The Children’s Hospital of Philadelphia, is one of the reasons Hamersky, started the foundation. Philadelphia has the largest departments in research for children with rare diseases.

“I want to be known for something else than just Victoria from South Philly,” she said.

Hamersky’s team, although small, plays a large role in helping her achieve her vision for the foundation.

Hamersky has programmed a pre-festival fundraiser at the beginning of next year, where $1000 of the proceeds will go to CHOP and the rest will go into the production of the main event being held in the summer of 2019.

But she hasn’t been doing this alone. With the help of Total Access, a database that gives her information about particular artists and their managers, Hamersky has been able to build a bridge between her foundation and the music industry.

“I understand it takes time to build a brand and to build what you want to happen,” she said.

Hamersky working closely with total access to manage upcoming events and updates, her team helps navigate any concern or issue dealing with the production of the main event.

Despite not being able to go a day without feeling pain, Hamersky still strives to work with her foundation as well as distract herself in any other way.

Ehlers Danlos affects fewer than 200,000 people in the United States per year. Classified as a rare disease, Hamersky has been struggling with the chronic pain her entire life. She says that sometimes everyday things like walking or running, hurt.

“I use what I like to do for fun as an escape,” she said. “ I do theatre, I do dance, I have my whole life, I think that this worked itself out and everything happens for a reason.”

As Hamersky currently works on trying to obtain the license to make “Rare Reality” a non profit, she also hopes that in the midst of it all, the foundation attracts more sponsors.

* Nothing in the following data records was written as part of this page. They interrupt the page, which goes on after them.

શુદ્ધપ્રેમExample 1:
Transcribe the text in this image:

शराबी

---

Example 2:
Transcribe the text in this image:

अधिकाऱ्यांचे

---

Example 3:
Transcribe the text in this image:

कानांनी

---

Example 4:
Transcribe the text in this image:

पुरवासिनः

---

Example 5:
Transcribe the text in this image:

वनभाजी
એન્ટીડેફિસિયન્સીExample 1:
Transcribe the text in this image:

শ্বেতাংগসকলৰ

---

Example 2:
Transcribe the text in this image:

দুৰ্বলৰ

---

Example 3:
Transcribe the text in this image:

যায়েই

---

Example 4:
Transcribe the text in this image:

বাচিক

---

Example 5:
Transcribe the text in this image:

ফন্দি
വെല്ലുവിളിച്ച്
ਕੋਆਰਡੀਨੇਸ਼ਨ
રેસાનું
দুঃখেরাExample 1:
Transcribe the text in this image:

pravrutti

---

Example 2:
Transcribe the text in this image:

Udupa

Positive about the future of Rare Reality, Hamersky dishes about the struggle to find artists who are willing to come to the event and perform. The relevance of a major headliner is what Hamersky believes will make or break the festival, and said her biggest fear is no one showing up for the event.

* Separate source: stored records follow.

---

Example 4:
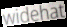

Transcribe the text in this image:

widehat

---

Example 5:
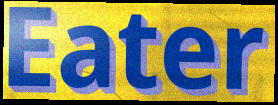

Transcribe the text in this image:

Eater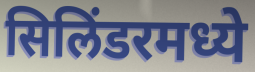
सिलिंडरमध्ये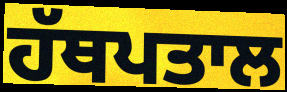
ਹੱਥਪਤਾਲ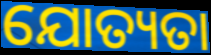
ଯୋତ୍ୟତା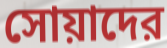
সোয়াদের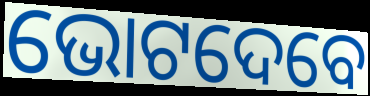
ଭୋଟଦେବେ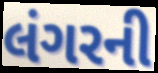
લંગરનીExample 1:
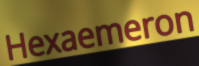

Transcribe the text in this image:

Hexaemeron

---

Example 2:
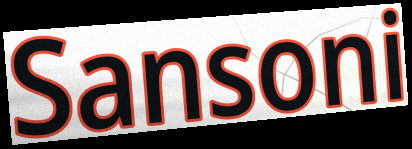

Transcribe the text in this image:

Sansoni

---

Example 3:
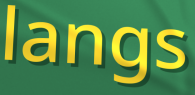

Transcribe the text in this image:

langs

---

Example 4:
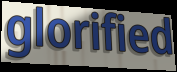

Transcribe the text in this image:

glorified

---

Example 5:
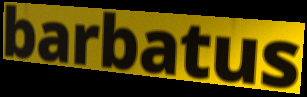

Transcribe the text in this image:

barbatus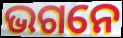
ଭଗନେ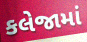
કલેજામાંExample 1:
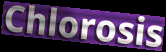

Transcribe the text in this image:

Chlorosis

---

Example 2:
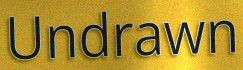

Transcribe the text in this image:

Refusing to succumb to fear has always been a part of who Hamersky is.

“I put up a facade that I’m stronger than what I actually am and I just make it work,” she said. 

While emphasizing all the major roles and responsibilities she has, Hamersky doesn’t forget to mention her mother.

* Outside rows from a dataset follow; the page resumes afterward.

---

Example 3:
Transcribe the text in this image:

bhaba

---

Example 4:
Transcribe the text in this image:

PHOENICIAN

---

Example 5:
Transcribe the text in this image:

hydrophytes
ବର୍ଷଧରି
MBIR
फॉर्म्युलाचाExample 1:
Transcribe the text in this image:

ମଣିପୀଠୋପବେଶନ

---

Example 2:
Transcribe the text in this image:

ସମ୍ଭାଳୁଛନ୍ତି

Guiding her through the bumpy road and the obstacles she faces because of her age and condition, Anna, Hamersky’s mother, paves the way for her daughter.

“I’m a know-it-all, but I don’t know enough,” Hamersky said. “I can’t preach it, until I learn it.” 

For Hamersky there is more to life than trying to conform to society, proving that with the start of her foundation, people could accomplish more if they set their minds to it.

Still at its early stages, Rare Reality is on the rise, Hamersky plans to continue to focus on the foundation, after high school.

As she looks at colleges -- such as Berkeley Online School for Business and Music Management or the University of Arts -- she hopes that she is able to use everything she learns to help her and her foundation succeed.

“I want to be known for the right reasons,” she said. “Being able to have the company I envision and filter out all the extra noise is what I want.”